→ **WHAT NEEDS TO BE DONE**
Can you swap "Akzeptieren" for "Zustimmen" in the listing, starting at its first line and going through the line containing "Портплед для купальника 407н", and give those lines back with nothing else changed?
::: THE INPUT
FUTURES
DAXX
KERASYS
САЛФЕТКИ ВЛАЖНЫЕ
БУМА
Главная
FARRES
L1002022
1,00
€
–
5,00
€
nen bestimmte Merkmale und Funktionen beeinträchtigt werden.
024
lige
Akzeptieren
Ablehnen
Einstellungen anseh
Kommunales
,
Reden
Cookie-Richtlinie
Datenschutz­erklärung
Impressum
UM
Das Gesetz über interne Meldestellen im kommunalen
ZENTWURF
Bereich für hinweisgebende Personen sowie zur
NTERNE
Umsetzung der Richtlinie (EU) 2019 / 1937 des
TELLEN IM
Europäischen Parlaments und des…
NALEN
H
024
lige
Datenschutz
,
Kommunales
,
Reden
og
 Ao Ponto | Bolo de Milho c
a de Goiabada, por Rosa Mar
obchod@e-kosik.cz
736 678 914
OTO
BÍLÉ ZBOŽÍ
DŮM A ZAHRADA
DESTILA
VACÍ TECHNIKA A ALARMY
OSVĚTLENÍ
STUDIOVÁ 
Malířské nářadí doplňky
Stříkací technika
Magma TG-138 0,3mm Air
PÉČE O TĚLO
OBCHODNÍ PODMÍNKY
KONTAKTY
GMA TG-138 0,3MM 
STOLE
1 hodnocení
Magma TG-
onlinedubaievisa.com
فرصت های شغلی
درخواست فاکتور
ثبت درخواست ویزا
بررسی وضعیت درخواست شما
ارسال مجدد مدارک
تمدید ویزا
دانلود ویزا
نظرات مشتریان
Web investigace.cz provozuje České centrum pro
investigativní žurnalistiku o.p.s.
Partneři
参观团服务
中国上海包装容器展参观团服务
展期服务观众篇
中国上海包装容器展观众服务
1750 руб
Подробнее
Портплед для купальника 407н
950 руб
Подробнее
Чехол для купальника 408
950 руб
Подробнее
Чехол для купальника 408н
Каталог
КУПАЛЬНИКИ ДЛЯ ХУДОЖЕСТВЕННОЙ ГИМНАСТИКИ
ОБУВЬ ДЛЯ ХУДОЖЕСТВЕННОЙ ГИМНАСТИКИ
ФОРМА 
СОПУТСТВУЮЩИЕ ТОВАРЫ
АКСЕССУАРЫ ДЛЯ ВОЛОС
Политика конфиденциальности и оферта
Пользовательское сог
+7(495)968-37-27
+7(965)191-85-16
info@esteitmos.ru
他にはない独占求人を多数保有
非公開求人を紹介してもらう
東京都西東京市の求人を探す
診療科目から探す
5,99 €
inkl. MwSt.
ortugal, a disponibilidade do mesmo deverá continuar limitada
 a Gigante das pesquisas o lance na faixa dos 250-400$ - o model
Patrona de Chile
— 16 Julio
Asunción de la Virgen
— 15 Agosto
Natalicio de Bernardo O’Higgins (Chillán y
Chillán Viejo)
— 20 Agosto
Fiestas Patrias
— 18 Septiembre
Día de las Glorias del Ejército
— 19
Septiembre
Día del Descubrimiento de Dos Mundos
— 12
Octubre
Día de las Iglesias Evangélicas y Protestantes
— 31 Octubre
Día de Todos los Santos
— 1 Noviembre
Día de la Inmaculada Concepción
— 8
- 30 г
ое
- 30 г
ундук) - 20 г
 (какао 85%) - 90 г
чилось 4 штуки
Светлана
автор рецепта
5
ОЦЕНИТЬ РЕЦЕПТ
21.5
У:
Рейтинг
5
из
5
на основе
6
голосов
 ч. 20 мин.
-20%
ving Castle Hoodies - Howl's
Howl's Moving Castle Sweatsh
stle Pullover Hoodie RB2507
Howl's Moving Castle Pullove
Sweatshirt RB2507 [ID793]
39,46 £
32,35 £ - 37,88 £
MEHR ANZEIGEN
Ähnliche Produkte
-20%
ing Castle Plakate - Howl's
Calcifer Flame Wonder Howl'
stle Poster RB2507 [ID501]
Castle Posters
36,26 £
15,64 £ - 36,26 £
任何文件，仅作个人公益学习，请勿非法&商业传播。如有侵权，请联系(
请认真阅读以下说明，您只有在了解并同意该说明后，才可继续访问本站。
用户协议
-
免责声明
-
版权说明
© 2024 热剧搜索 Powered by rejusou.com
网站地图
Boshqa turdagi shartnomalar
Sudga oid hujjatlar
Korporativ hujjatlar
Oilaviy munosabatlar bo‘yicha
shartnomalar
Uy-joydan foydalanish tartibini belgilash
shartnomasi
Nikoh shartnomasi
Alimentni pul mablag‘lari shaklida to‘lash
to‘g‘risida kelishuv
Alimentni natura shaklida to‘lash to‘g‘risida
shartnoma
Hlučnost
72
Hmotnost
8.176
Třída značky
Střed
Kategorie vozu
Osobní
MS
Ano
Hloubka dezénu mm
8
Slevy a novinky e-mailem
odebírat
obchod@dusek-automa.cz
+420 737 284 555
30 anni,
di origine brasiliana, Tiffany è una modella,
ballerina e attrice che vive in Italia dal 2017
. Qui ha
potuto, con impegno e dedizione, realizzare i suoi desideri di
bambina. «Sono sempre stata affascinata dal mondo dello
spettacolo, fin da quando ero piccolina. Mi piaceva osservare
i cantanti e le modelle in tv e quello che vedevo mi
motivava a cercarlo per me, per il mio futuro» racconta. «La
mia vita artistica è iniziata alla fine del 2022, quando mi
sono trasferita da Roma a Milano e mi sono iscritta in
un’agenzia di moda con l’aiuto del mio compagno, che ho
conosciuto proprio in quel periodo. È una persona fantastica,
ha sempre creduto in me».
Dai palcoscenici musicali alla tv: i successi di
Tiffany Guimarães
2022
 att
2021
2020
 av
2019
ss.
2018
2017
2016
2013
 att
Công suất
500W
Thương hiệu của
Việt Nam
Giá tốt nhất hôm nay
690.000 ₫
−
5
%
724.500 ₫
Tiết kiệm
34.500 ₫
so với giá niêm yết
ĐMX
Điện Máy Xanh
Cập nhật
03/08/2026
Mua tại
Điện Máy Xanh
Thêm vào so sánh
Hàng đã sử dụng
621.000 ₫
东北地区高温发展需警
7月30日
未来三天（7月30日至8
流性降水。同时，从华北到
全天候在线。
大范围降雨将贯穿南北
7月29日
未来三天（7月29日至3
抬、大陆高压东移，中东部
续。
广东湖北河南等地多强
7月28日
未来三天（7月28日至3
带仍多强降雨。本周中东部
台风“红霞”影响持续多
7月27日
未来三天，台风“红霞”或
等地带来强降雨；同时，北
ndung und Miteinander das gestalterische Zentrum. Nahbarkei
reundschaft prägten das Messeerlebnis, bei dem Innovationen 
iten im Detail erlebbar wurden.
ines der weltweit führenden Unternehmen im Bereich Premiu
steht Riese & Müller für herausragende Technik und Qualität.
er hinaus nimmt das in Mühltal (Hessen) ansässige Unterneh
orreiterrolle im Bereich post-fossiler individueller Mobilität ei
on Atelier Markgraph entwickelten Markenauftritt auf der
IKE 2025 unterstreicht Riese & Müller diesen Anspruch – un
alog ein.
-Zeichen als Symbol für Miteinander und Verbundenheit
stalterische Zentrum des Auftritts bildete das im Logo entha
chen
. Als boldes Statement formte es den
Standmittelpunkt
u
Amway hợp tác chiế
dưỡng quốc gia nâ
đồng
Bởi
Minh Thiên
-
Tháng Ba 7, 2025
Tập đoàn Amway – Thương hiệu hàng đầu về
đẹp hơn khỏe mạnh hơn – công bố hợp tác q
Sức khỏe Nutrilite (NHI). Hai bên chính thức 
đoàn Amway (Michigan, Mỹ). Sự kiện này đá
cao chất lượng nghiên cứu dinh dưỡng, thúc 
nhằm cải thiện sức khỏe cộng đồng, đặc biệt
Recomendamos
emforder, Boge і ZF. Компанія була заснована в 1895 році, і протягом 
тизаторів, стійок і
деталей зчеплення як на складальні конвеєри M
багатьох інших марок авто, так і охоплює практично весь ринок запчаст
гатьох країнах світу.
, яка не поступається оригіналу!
::::::
→ **COMPLETED EXERCISE**
FUTURES
DAXX
KERASYS
САЛФЕТКИ ВЛАЖНЫЕ
БУМА
Главная
FARRES
L1002022
1,00
€
–
5,00
€
nen bestimmte Merkmale und Funktionen beeinträchtigt werden.
024
lige
Zustimmen
Ablehnen
Einstellungen anseh
Kommunales
,
Reden
Cookie-Richtlinie
Datenschutz­erklärung
Impressum
UM
Das Gesetz über interne Meldestellen im kommunalen
ZENTWURF
Bereich für hinweisgebende Personen sowie zur
NTERNE
Umsetzung der Richtlinie (EU) 2019 / 1937 des
TELLEN IM
Europäischen Parlaments und des…
NALEN
H
024
lige
Datenschutz
,
Kommunales
,
Reden
og
 Ao Ponto | Bolo de Milho c
a de Goiabada, por Rosa Mar
obchod@e-kosik.cz
736 678 914
OTO
BÍLÉ ZBOŽÍ
DŮM A ZAHRADA
DESTILA
VACÍ TECHNIKA A ALARMY
OSVĚTLENÍ
STUDIOVÁ 
Malířské nářadí doplňky
Stříkací technika
Magma TG-138 0,3mm Air
PÉČE O TĚLO
OBCHODNÍ PODMÍNKY
KONTAKTY
GMA TG-138 0,3MM 
STOLE
1 hodnocení
Magma TG-
onlinedubaievisa.com
فرصت های شغلی
درخواست فاکتور
ثبت درخواست ویزا
بررسی وضعیت درخواست شما
ارسال مجدد مدارک
تمدید ویزا
دانلود ویزا
نظرات مشتریان
Web investigace.cz provozuje České centrum pro
investigativní žurnalistiku o.p.s.
Partneři
参观团服务
中国上海包装容器展参观团服务
展期服务观众篇
中国上海包装容器展观众服务
1750 руб
Подробнее
Портплед для купальника 407н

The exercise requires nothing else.